1. 50% of Google searches contain four or more words.

Which, believe it or not, is great news for your practice! It’s very difficult to rank for search words like “veterinarian” or “veterinary clinic,” because you’re competing with every other veterinarian and veterinary clinic out there, not to mention dictionaries and textbooks too.
However, while your clinic may lack the star power necessary to rank highly for short terms, you can certainly make up for that by ranking for “long tail keywords.” These are longer search terms that attempt to retrieve more specific information. An example of a long tail keyword might be “veterinary clinic in Stars Hollow.” The term is 4 words long, and it would be a lot easier to rank for than generic search terms.
Your practice can gain an even greater advantage by creating a blog and blogging about topics that could come up in long tail search terms. For example, if you wrote about what to look for in a good groomer, and then threw in a plug at the end of your post for your grooming services in Stars Hollow, you might come when pet owners search for “grooming services in Stars Hollow.”
To learn more about taking advantage of long tail keywords, check out our in-depth blog post on the subject.

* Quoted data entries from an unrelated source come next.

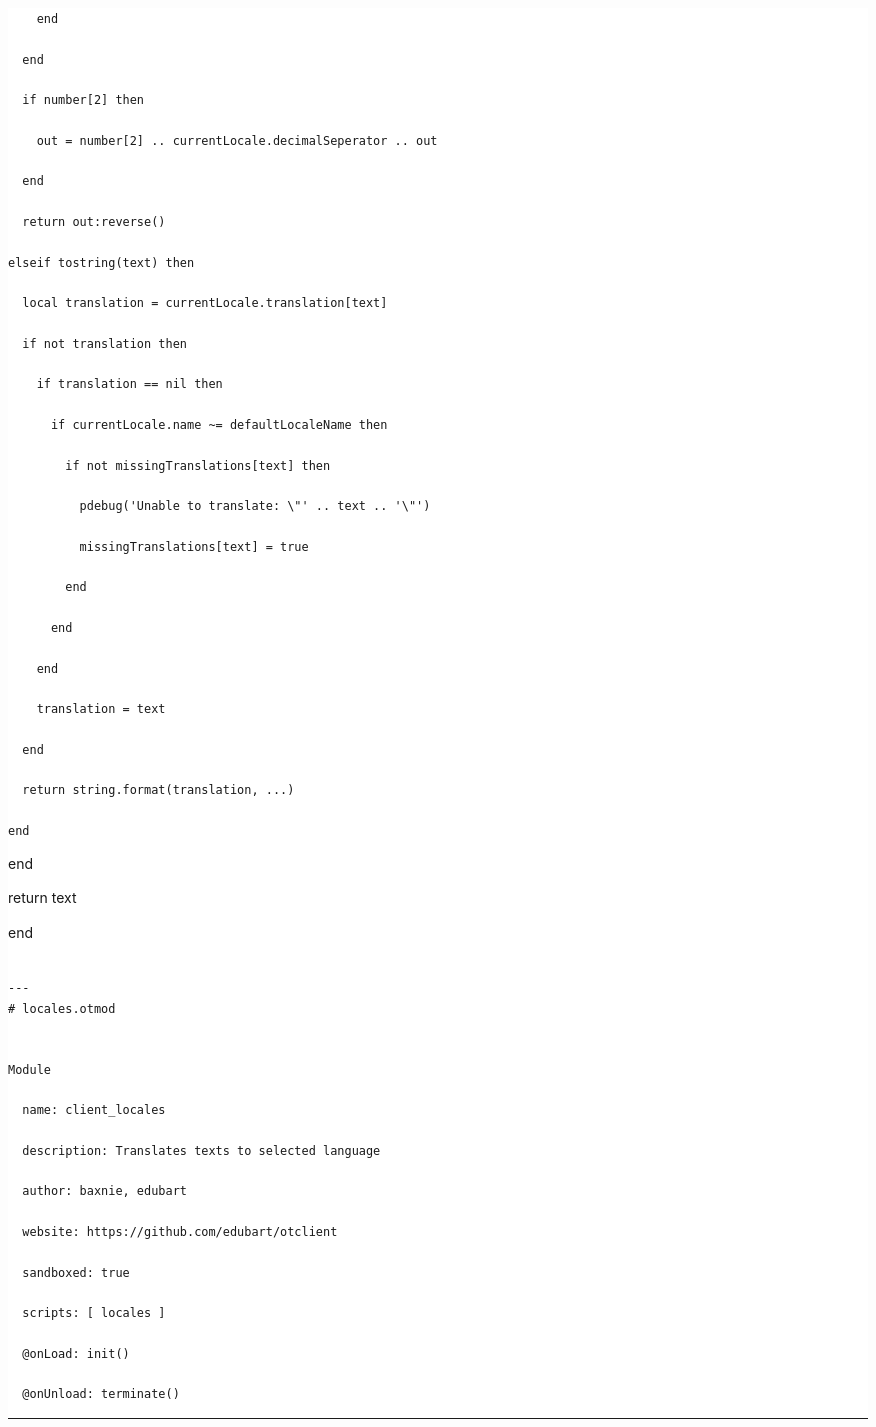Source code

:         end

      end

      if number[2] then

        out = number[2] .. currentLocale.decimalSeperator .. out

      end

      return out:reverse()

    elseif tostring(text) then

      local translation = currentLocale.translation[text]

      if not translation then

        if translation == nil then

          if currentLocale.name ~= defaultLocaleName then

            if not missingTranslations[text] then

              pdebug('Unable to translate: \"' .. text .. '\"')

              missingTranslations[text] = true

            end

          end

        end

        translation = text

      end

      return string.format(translation, ...)

    end

  end

  return text

end

```

---
# locales.otmod


Module

  name: client_locales

  description: Translates texts to selected language

  author: baxnie, edubart

  website: https://github.com/edubart/otclient

  sandboxed: true

  scripts: [ locales ]

  @onLoad: init()

  @onUnload: terminate()

```

---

2. 72% of marketers say the most effective SEO tactic is relevant content creation

We’re like a broken record here at LifeLearn, because we’re constantly talking about the importance of blogging for your practice. We know it’s a frustrating refrain to hear, especially when you have so much else going on every day. How on earth are you supposed to fit blogging into your schedule too!? But the reason we won’t shut up about it is because it’s so important.
Want to improve your website’s ranking in search results? Start blogging. It helps your blog rank for more search terms (like those long tail keywords we were mentioning above.) It enables you to update your website more often, which search engines like to see and is good for your ranking. And it helps you answer pet owner’s questions, which will put you top of mind the next time they need to take their pet in for a checkup.
Blogging doesn’t have to be too difficult either! Check out our information on writing a post in under an hour, our post on getting your team to participating in blogging, and our list of 100+ blog post ideas for your practice. Use our resources to make the blogging experience easier, so you can get back to focusing on what you care about most.

3. 40% of local business haven’t claimed their Google My Business listing, or aren’t sure if they have.

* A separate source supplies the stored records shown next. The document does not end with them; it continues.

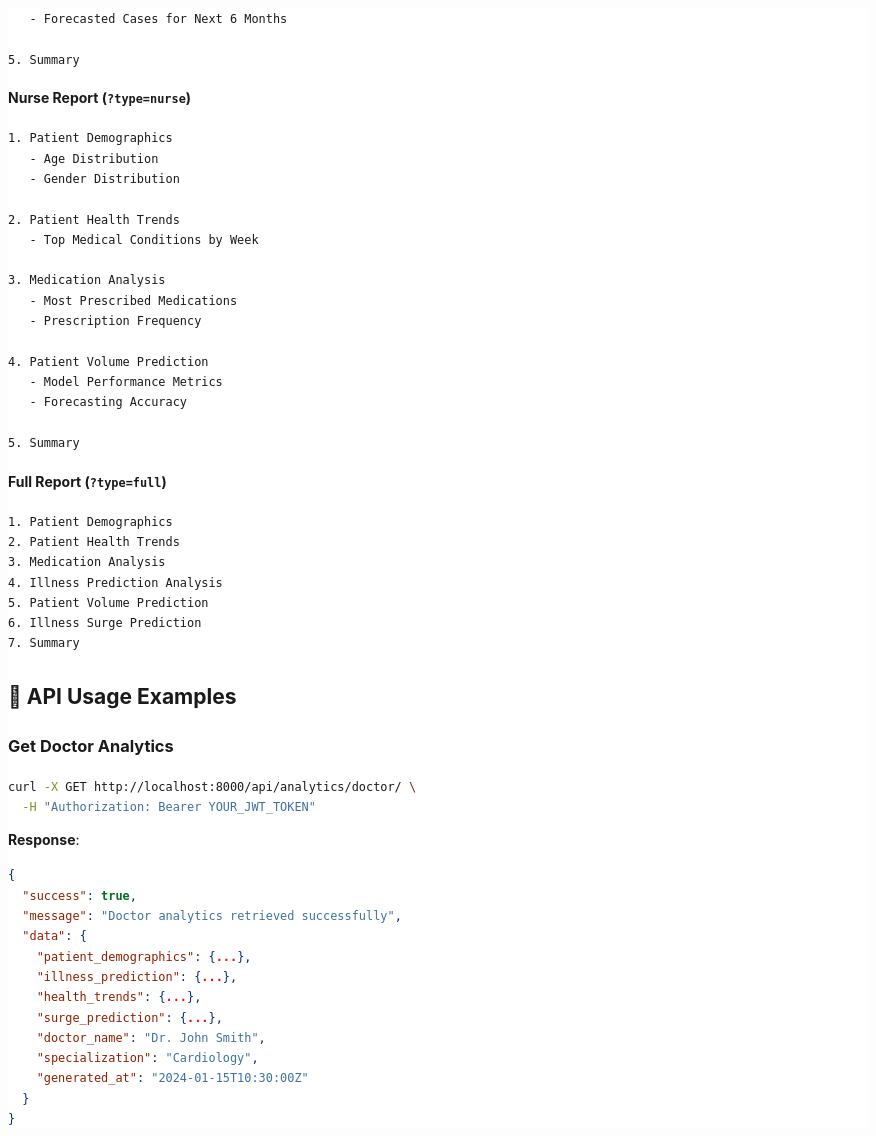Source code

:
 ```
   - Forecasted Cases for Next 6 Months

5. Summary
```

#### **Nurse Report** (`?type=nurse`)
```
1. Patient Demographics
   - Age Distribution
   - Gender Distribution

2. Patient Health Trends
   - Top Medical Conditions by Week

3. Medication Analysis
   - Most Prescribed Medications
   - Prescription Frequency

4. Patient Volume Prediction
   - Model Performance Metrics
   - Forecasting Accuracy

5. Summary
```

#### **Full Report** (`?type=full`)
```
1. Patient Demographics
2. Patient Health Trends
3. Medication Analysis
4. Illness Prediction Analysis
5. Patient Volume Prediction
6. Illness Surge Prediction
7. Summary
```

## 🔧 **API Usage Examples**

### **Get Doctor Analytics**
```bash
curl -X GET http://localhost:8000/api/analytics/doctor/ \
  -H "Authorization: Bearer YOUR_JWT_TOKEN"
```

**Response**:
```json
{
  "success": true,
  "message": "Doctor analytics retrieved successfully",
  "data": {
    "patient_demographics": {...},
    "illness_prediction": {...},
    "health_trends": {...},
    "surge_prediction": {...},
    "doctor_name": "Dr. John Smith",
    "specialization": "Cardiology",
    "generated_at": "2024-01-15T10:30:00Z"
  }
}
```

Do you know if your practice has claimed your Google My Business account? If you haven’t, you could be missing out. Google My Business is Google’s listings for local businesses, and Google rewards you for claiming your business. When people for search for local business listings, in addition to regular results, Google shows the local listings next to a Google Map. When the searcher clicks on the Google Map, they’re taken to even more local listings, all created through Google My Business. So your local listing bypasses the normal results and shoots right to the top. Learn more about how you can claim your Google My Business and improve your chances in the local listings here.

4. 27% local searchers are looking for the location of a business, and when a website has a map, 56% of searchers want to see hours next to it.

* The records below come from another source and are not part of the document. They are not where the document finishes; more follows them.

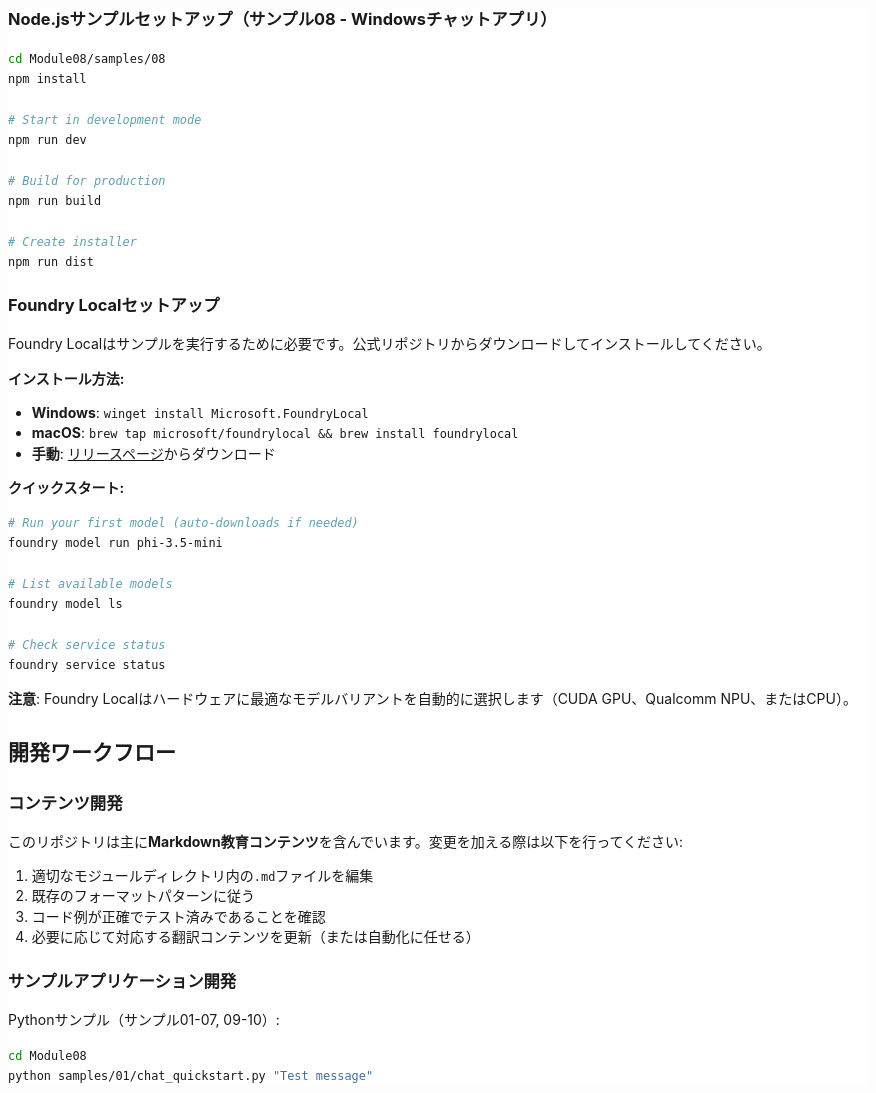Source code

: ### Node.jsサンプルセットアップ（サンプル08 - Windowsチャットアプリ）

```bash
cd Module08/samples/08
npm install

# Start in development mode
npm run dev

# Build for production
npm run build

# Create installer
npm run dist
```

### Foundry Localセットアップ

Foundry Localはサンプルを実行するために必要です。公式リポジトリからダウンロードしてインストールしてください。

**インストール方法:**
- **Windows**: `winget install Microsoft.FoundryLocal`
- **macOS**: `brew tap microsoft/foundrylocal && brew install foundrylocal`
- **手動**: [リリースページ](https://github.com/microsoft/Foundry-Local/releases)からダウンロード

**クイックスタート:**
```bash
# Run your first model (auto-downloads if needed)
foundry model run phi-3.5-mini

# List available models
foundry model ls

# Check service status
foundry service status
```

**注意**: Foundry Localはハードウェアに最適なモデルバリアントを自動的に選択します（CUDA GPU、Qualcomm NPU、またはCPU）。

## 開発ワークフロー

### コンテンツ開発

このリポジトリは主に**Markdown教育コンテンツ**を含んでいます。変更を加える際は以下を行ってください:

1. 適切なモジュールディレクトリ内の`.md`ファイルを編集
2. 既存のフォーマットパターンに従う
3. コード例が正確でテスト済みであることを確認
4. 必要に応じて対応する翻訳コンテンツを更新（または自動化に任せる）

### サンプルアプリケーション開発

Pythonサンプル（サンプル01-07, 09-10）:
```bash
cd Module08
python samples/01/chat_quickstart.py "Test message"
```

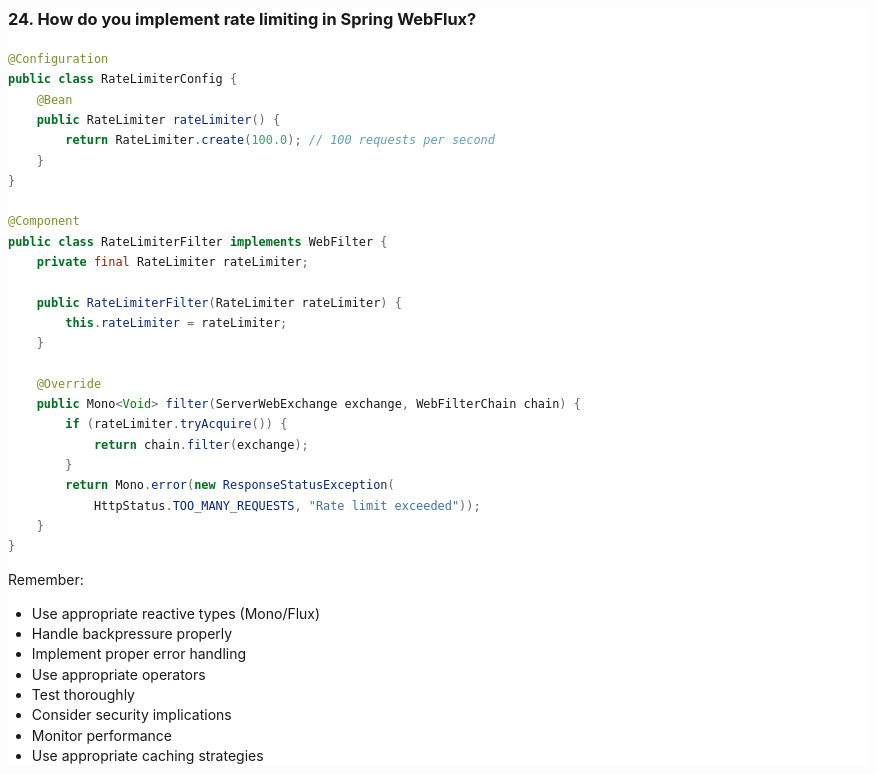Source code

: ### 24. How do you implement rate limiting in Spring WebFlux?

```java
@Configuration
public class RateLimiterConfig {
    @Bean
    public RateLimiter rateLimiter() {
        return RateLimiter.create(100.0); // 100 requests per second
    }
}

@Component
public class RateLimiterFilter implements WebFilter {
    private final RateLimiter rateLimiter;

    public RateLimiterFilter(RateLimiter rateLimiter) {
        this.rateLimiter = rateLimiter;
    }

    @Override
    public Mono<Void> filter(ServerWebExchange exchange, WebFilterChain chain) {
        if (rateLimiter.tryAcquire()) {
            return chain.filter(exchange);
        }
        return Mono.error(new ResponseStatusException(
            HttpStatus.TOO_MANY_REQUESTS, "Rate limit exceeded"));
    }
}
```

Remember:
- Use appropriate reactive types (Mono/Flux)
- Handle backpressure properly
- Implement proper error handling
- Use appropriate operators
- Test thoroughly
- Consider security implications
- Monitor performance
- Use appropriate caching strategies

One of the biggest mistakes that small business make is failing to list the information searchers are looking for. If your website doesn’t immediately provided visitors with the vital information they want, they might just look somewhere else. A common issue we often see is listing your hours and location on different pages. Some websites list the hours on the About Us page, and the location on the Contact Us page. While this might seem like it makes sense, you’re really just creating more work for potential clients. Someone who’s looking up the location of your website probably also wants to know when you’re open. Make it easy for them, and put it all on the same page.
The numbers have spoken. Pet owners are looking for local businesses online, and you want them to find you. Make sure you’re following these SEO tips to optimize your website, and ensure that searchers are finding the information they need to know to walk through your practice doors.